Der HC Elbflorenz hatte sich zu Saisonbeginn durch die hochkarätigen Neuzugänge wie Jan Resimius (ESV Lok Pirna), Lars Lumpe (ESV Lok Pirna), Vladan Kovanovic (TSV Neuhausen/Filder), Christian Möbius (ESV Lok Pirna) und Phillip Grießbach (SG LVB Leipzig) qualitativ noch einmal zur Vorsaison verbessert. In der Winterpause ist Matthias Rudow vom Drittligisten Dessau Roßlauer HV hinzugekommen.

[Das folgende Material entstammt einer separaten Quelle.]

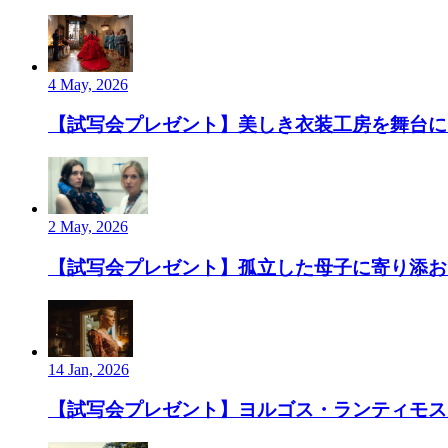
4 May, 2026
【試写会プレゼント】美しき衣装工房を舞台にし
2 May, 2026
【試写会プレゼント】孤立した母子に寄り添お
14 Jan, 2026
【試写会プレゼント】ヨルゴス・ランティモス監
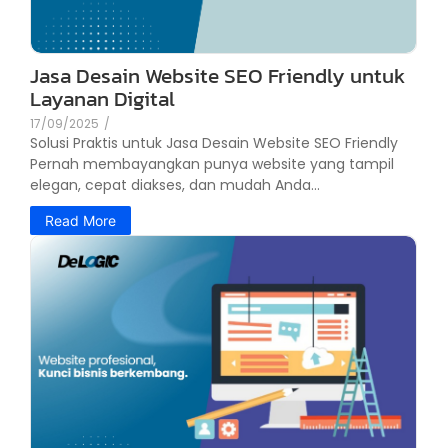
Jasa Desain Website SEO Friendly untuk
Layanan Digital
17/09/2025
/
Solusi Praktis untuk Jasa Desain Website SEO Friendly
Pernah membayangkan punya website yang tampil
elegan, cepat diakses, dan mudah Anda...
Read More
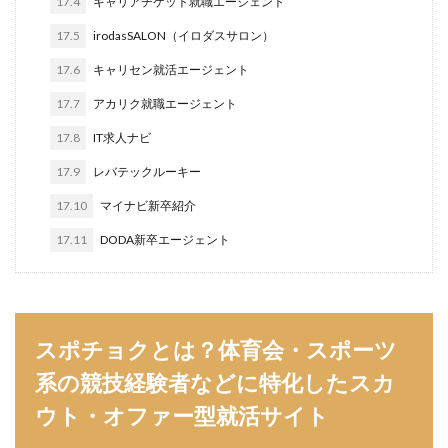
17.4
キャリアチケット就職エージェント
みなし手当
やり方
ミドルベンチャー
17.5
irodasSALON（イロダスサロン）
ミーツカンパニー
まったり
マエノメリ
17.6
キャリセン就活エージェント
マイナビ新卒紹介
マイナビジョブ20'sスカウト
17.7
アカリク就職エージェント
マイナビジョブ20's
マイナビ
マーケティング
17.8
IT求人ナビ
やりたくない
やり方がわからない
17.9
レバテックルーキー
ホワイト企業ランキング
不人気業界
人生終了
17.10
マイナビ新卒紹介
二次面接
二次募集
事務職
九州地方
中小企業
中堅企業
不利
一覧
17.11
DODA新卒エージェント
ユニスタイル
一般事務
一生
一次面接
ワンキャリア
わからない
レバテックルーキー
リクナビ就職エージェント
リクナビ
ランキング
スポチョクとは？体育会・スポーツ
マーケッター
ホワイト企業
シェア
系の競技経験者などに特化したスカ
スタートアップ
ディグアップキャリア
ツノル
ウト・オファー型就活サイト
タイプ
スポナビキャリア
スポチョク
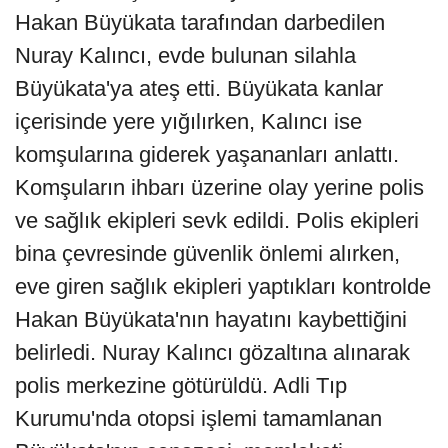
Hakan Büyükata tarafından darbedilen
Nuray Kalıncı, evde bulunan silahla
Büyükata'ya ateş etti. Büyükata kanlar
içerisinde yere yığılırken, Kalıncı ise
komşularına giderek yaşananları anlattı.
Komşuların ihbarı üzerine olay yerine polis
ve sağlık ekipleri sevk edildi. Polis ekipleri
bina çevresinde güvenlik önlemi alırken,
eve giren sağlık ekipleri yaptıkları kontrolde
Hakan Büyükata'nın hayatını kaybettiğini
belirledi. Nuray Kalıncı gözaltına alınarak
polis merkezine götürüldü. Adli Tıp
Kurumu'nda otopsi işlemi tamamlanan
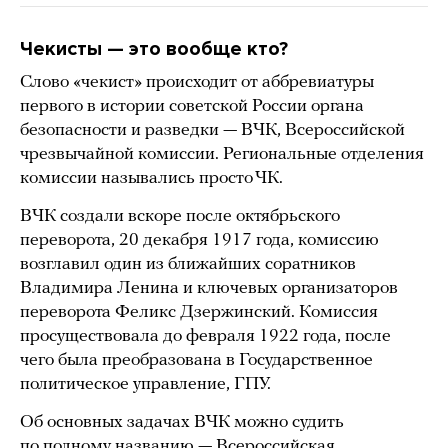
Чекисты — это вообще кто?
Слово «чекист» происходит от аббревиатуры
первого в истории советской России органа
безопасности и разведки — ВЧК, Всероссийской
чрезвычайной комиссии. Региональные отделения
комиссии назывались просто ЧК.
ВЧК создали вскоре после октябрьского
переворота, 20 декабря 1917 года, комиссию
возглавил один из ближайших соратников
Владимира Ленина и ключевых организаторов
переворота Феликс Дзержинский. Комиссия
просуществовала до февраля 1922 года, после
чего была преобразована в Государственное
политическое управление, ГПУ.
Об основных задачах ВЧК можно судить
по полному названию — Всероссийская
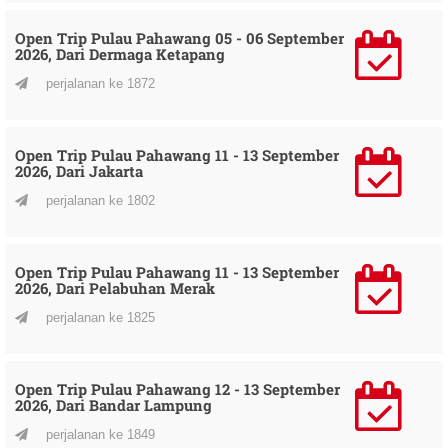
Open Trip Pulau Pahawang 05 - 06 September
2026, Dari Dermaga Ketapang
perjalanan ke 1872
Open Trip Pulau Pahawang 11 - 13 September
2026, Dari Jakarta
perjalanan ke 1802
Open Trip Pulau Pahawang 11 - 13 September
2026, Dari Pelabuhan Merak
perjalanan ke 1825
Open Trip Pulau Pahawang 12 - 13 September
2026, Dari Bandar Lampung
perjalanan ke 1849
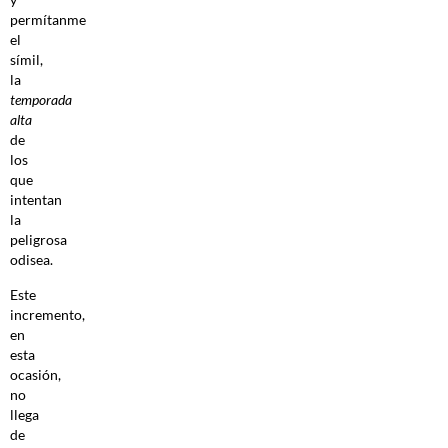
permítanme
el
símil,
la
temporada
alta
de
los
que
intentan
la
peligrosa
odisea.
Este
incremento,
en
esta
ocasión,
no
llega
de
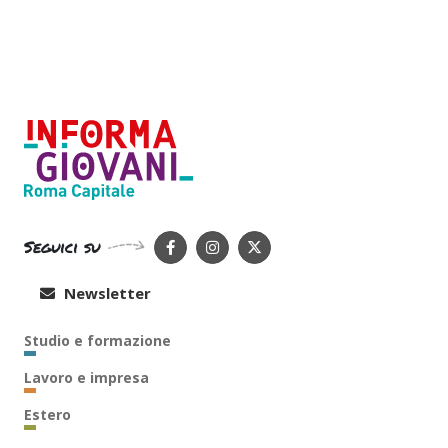
Seguici su
Newsletter
Studio e formazione
Lavoro e impresa
Estero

„Des Weiteren betreiben wir in einigen Bereichen mit der Mannschaft einen Aufwand der drittligatauglich ist. Auch verstehen die Spieler die Spielphilosophie des Trainers immer besser“, ergänzt Teammanager Henryk Leischke. Gute Gründe des bisher so hervorragenden Abschneidens. Dafür sorgt auch Trainer Holger Winselmann (48), der jahrelang eines der Aushängeschilder des ostdeutschen Handballs und auch Kapitän der ehemaligen DDR-Auswahl war: „Die Mannschaft ist mit der derzeitigen Platzierung im Soll. Wir mischen in der Spitzengruppe mit und auch die Meisterschaft ist möglich. In den letzten Jahren ging es immer darum, die Mannschaft weiterzuentwickeln und mittelfristig wollen wir in die 3. Liga. Diese Punkte bestimmen auch die Arbeit in dieser Saison.“

Etablieren

"Der HC Elbflorenz ist ein gesunder bodenständiger Verein, der in welcher Liga auch immer nicht über seine Verhältnisse arbeiten wird“, betont Teammanager Henryk Leischke: „Basierend auf diesem Prinzip ist der Verein sich sicher wirtschaftlich die 3. Liga zu stemmen. Die Mannschaft würde sich bei einem Aufstieg nur wenig verändern, da wir auf ein eingespieltes Team setzen. Jedoch würden diese Zugänge absolut tauglich für die 3. Liga sein. Dabei ist allen Beteiligten klar, dass es zunächst nur darum gehen kann in der stärksten 3. Liga aller Zeiten zu bleiben.“
Aufgabe des HC werde es mittelfristig sein Dresden wieder überregional auf die Handballlandkarte zu bringen und die Dresdner für diesen Sport zu begeistern. Des Weiteren will der Verein in Zukunft die Jugendarbeit ausweiten. Gerade in diesem Bereich gebe es in Dresden noch viel brachliegendes Potenzial, das für die Zukunft aktiviert werden soll.